Unlike many other insect species, Aedes aegypti mosquitoes mate in the air. Researchers predicted that mosquitoes needed to use the sensors at the bottom of their antennae for hearing to locate one another and mate. Using CRISPR-Cas9 technology to mutate the genes of these mosquitoes, researchers knocked out two different pathways that were known to be necessary for hearing in other similar species. 

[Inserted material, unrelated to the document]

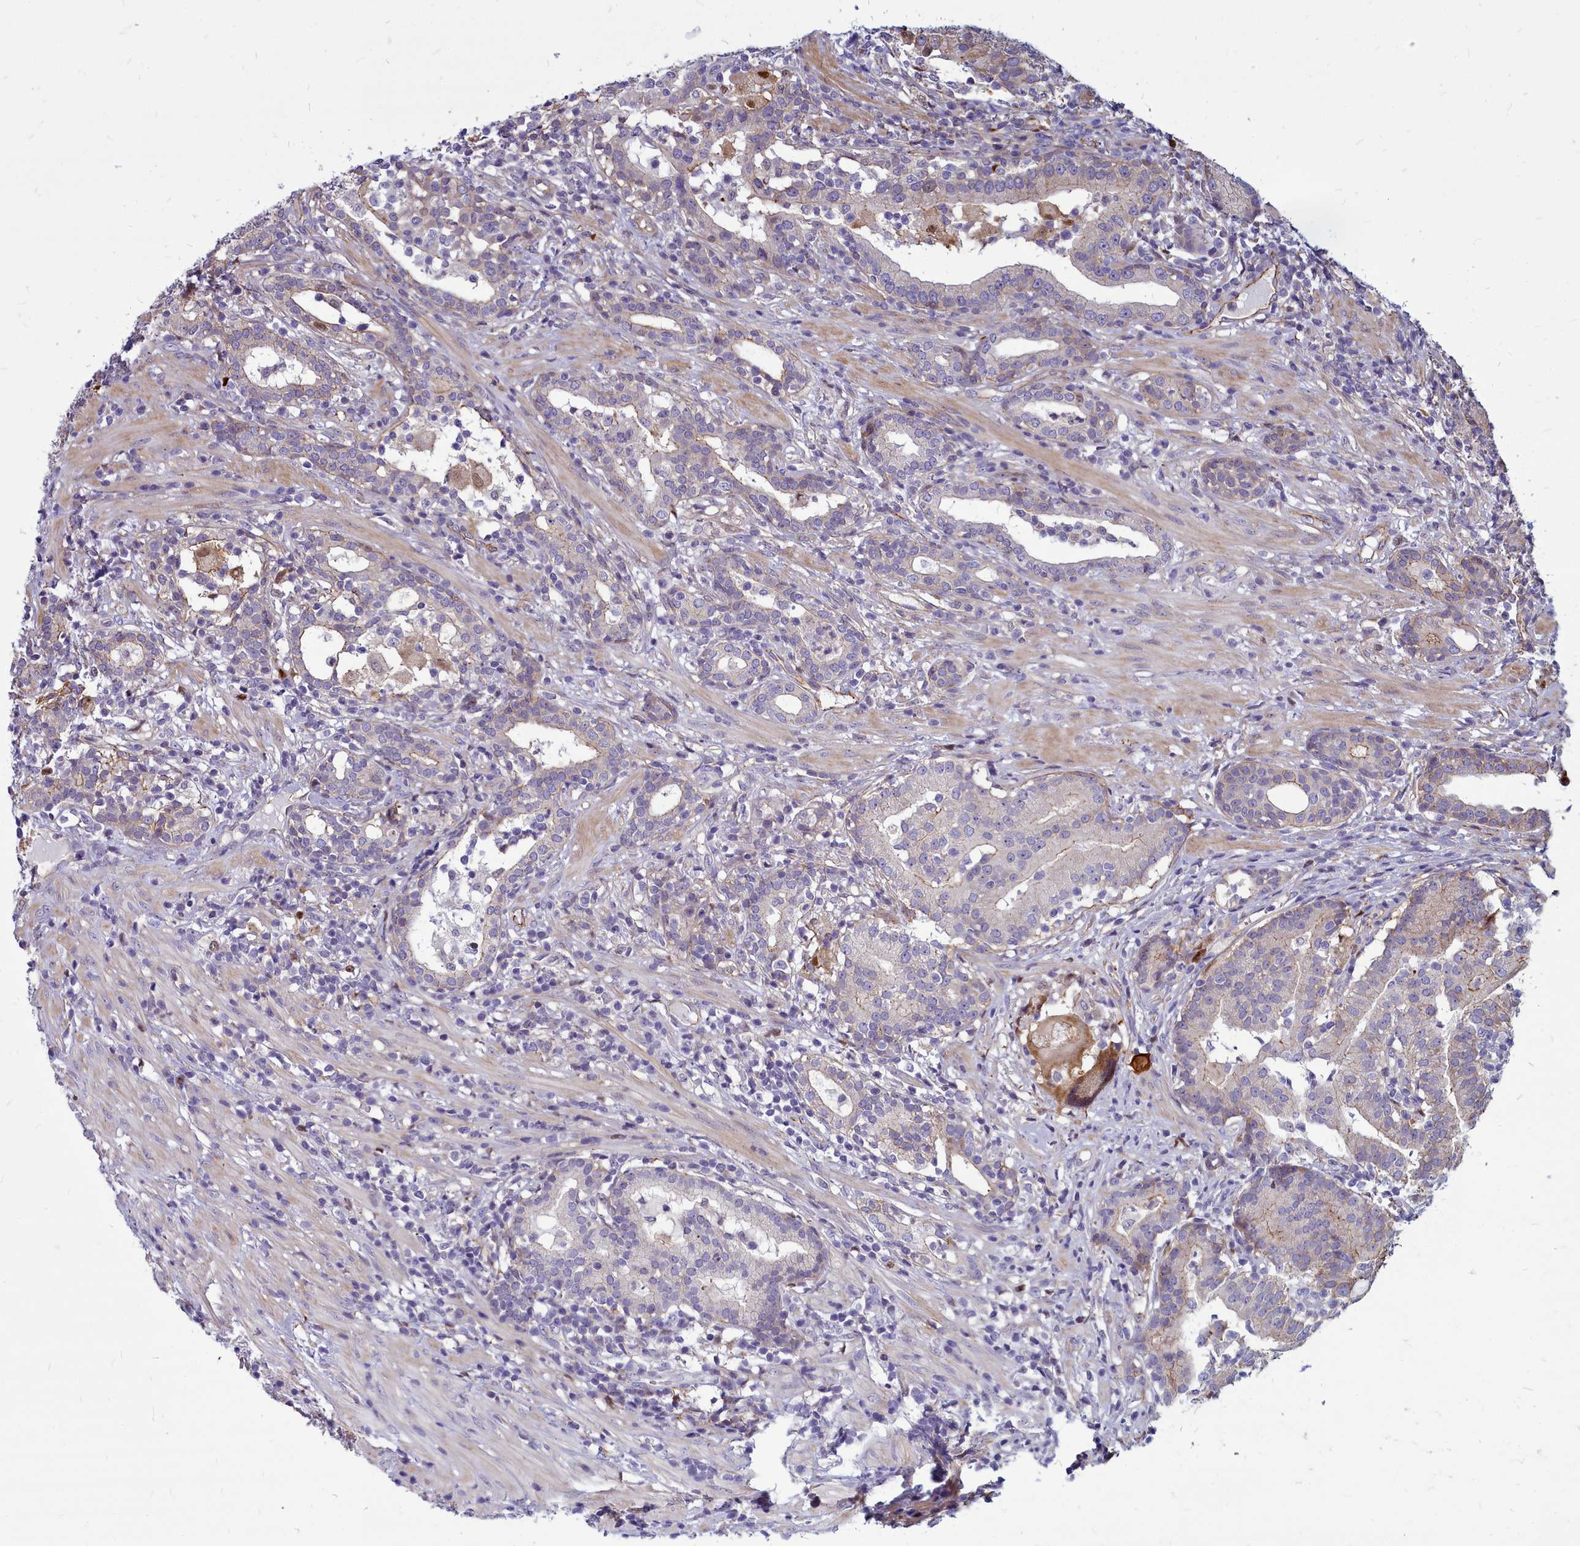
{"staining": {"intensity": "negative", "quantity": "none", "location": "none"}, "tissue": "prostate cancer", "cell_type": "Tumor cells", "image_type": "cancer", "snomed": [{"axis": "morphology", "description": "Adenocarcinoma, High grade"}, {"axis": "topography", "description": "Prostate"}], "caption": "Tumor cells show no significant protein staining in prostate cancer (adenocarcinoma (high-grade)).", "gene": "TTC5", "patient": {"sex": "male", "age": 67}}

After confirming deafness through frequency tests, deaf females were released into chambers with unmutated, hearing males and deaf males into chambers with unmutated, hearing females. Researchers observed that deaf females were able to mate with males at roughly normal levels, although it took around an hour to reach these levels as opposed to five minutes. In contrast, the deaf males were unable to mate at all. To further test this, researchers played frequencies of sound through a speaker that corresponded with the frequency of female wingbeats. Males who could hear were attracted to the speaker, whereas the deaf males had no reaction. 

Researchers concluded that due to the mechanisms of mating in the air, males being able to hear the females wingbeats was essential for mating to occur. While this discovery could contribute to helping to reduce mosquito vectors of disease, the researchers note that further work needs to be done to develop a method to effectively spread deafness in a population. 

A version of this article appeared on p.11 of the May 29, 2025 edition of the Daily Nexus.